Except paypal never sends email saying "Click here to cancel the payment you jsut sent". As a matter of fact, cancelling a payment you sent already is a huge PITA

It's not always that hard, I was able to get some money refunded to me within 7 days the one time I needed to. But it is true that Paypal doesn't really send emails saying 'click here to dispute the transaction'. Why would they?

If you don't know not to click links and open attachments in unexpected and un-self-explanitory emails, then you need to hand in your intarweb card STAT.

 

[RossMAN]

Originally posted by: alkemyst

Originally posted by: RossMAN
Whenever I receive an email from Paypal/eBay/CitiBank/etc whether it's real or not I NEVER click the link.

I always manually go to www.paypal.com

Exactly...whenever you get any email from a site you are doing business with, skip the links and go to them then login.

If they have a message for you, you will get it at login.

Some CitiBank ones are very well done and designed to attack those who have english as a second language.

Exactly!

It's funny whenever Paypal sends an email to an account which I have NEVER registered with them. Sad but people fall victim to these scams every minute of every day.

 

[Gillbot]

Originally posted by: RossMAN
I always manually go to www.paypal.com

 

[conehead433]

You can help Paypal by alerting them to these phishing attempts. Click forward and send to spoof @ paypal.com. They usually are able to have the website disabled almost immediately.

 

[Biggerhammer]

Originally posted by: oldsmoboat
Totally n00bular.

Thanks.

I posted this because it was one of the better efforts I've seen.

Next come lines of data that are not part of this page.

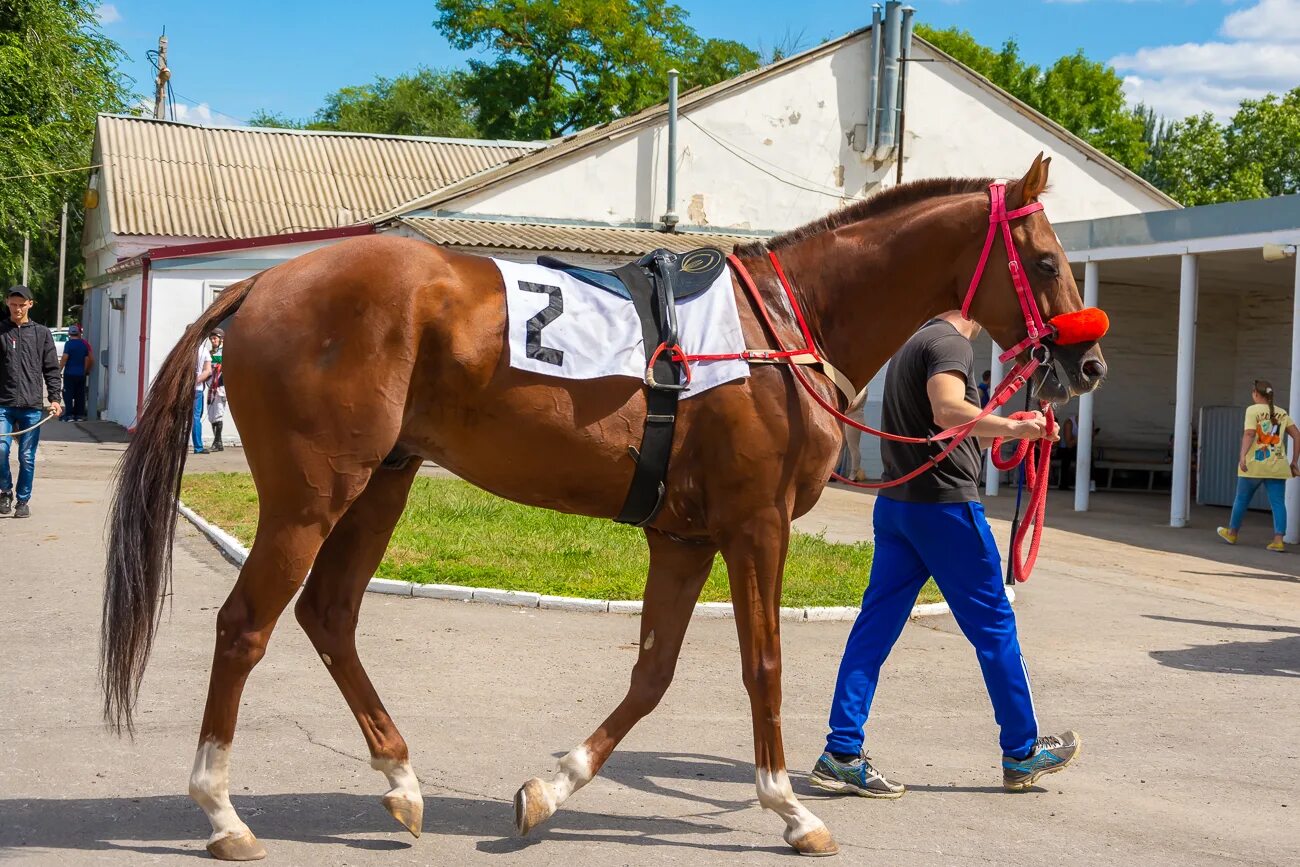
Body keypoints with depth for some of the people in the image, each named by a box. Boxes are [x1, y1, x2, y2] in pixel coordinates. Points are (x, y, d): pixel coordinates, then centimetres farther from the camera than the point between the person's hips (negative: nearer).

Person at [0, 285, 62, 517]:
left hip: (32, 406, 1)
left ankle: (23, 500, 16)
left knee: (27, 457, 3)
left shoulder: (42, 333, 8)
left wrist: (55, 398, -2)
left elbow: (51, 369, 8)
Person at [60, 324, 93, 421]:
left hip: (70, 373, -5)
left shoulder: (69, 344, -10)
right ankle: (80, 415, 9)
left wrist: (59, 370, -10)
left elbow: (64, 358, -16)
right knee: (80, 395, 9)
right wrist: (86, 370, 22)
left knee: (68, 395, -2)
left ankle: (70, 415, -8)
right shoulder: (83, 344, 8)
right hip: (81, 374, 5)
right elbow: (88, 359, 12)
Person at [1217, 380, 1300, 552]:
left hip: (1254, 465, -3)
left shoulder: (1253, 410, -2)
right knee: (1278, 503, 1)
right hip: (1277, 467, 3)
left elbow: (1249, 434, -16)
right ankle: (1278, 540, -11)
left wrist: (1243, 456, -26)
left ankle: (1231, 533, 27)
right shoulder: (1282, 413, 13)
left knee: (1242, 499, 13)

Note that I didn't say "I just clicked here and gave them my credit card."

 

[NiKeFiDO]

uh, if the url isnt something.paypal.com, its fake.
duh?

 

[cavemanmoron]

Originally posted by: Biggerhammer
I just got this reasonably sophisticated scam attempt:

Dear PayPal member,

This email confirms that you have paid LUXURYWATCHESINC
(sales@luxurywatchesinc.com) $190.85 USD using PayPal.

(etc)

followed by a nice little link saying:

If you haven't authorized this charge, click the link below
to cancel the payment and get a full refund.

Dispute Transaction

That handy link leads to zj254.internetdsl.tpnet.pl

The English was excellent. The return address was effectively spoofed. The fonts and styles were right on. The only real red flag was that it did not use my name (just Dear PayPal member). This isn't just another script kiddie.

Be careful out there.

Thanks for the heads up

 

[AnyMal]

The dead giveaways is "Dear PayPal member"

PP will NEVER and I mean NEVER address your email to anyone/anything other then your full name.

 

[thirdlegstump]

Paypal needs to stop these scammers.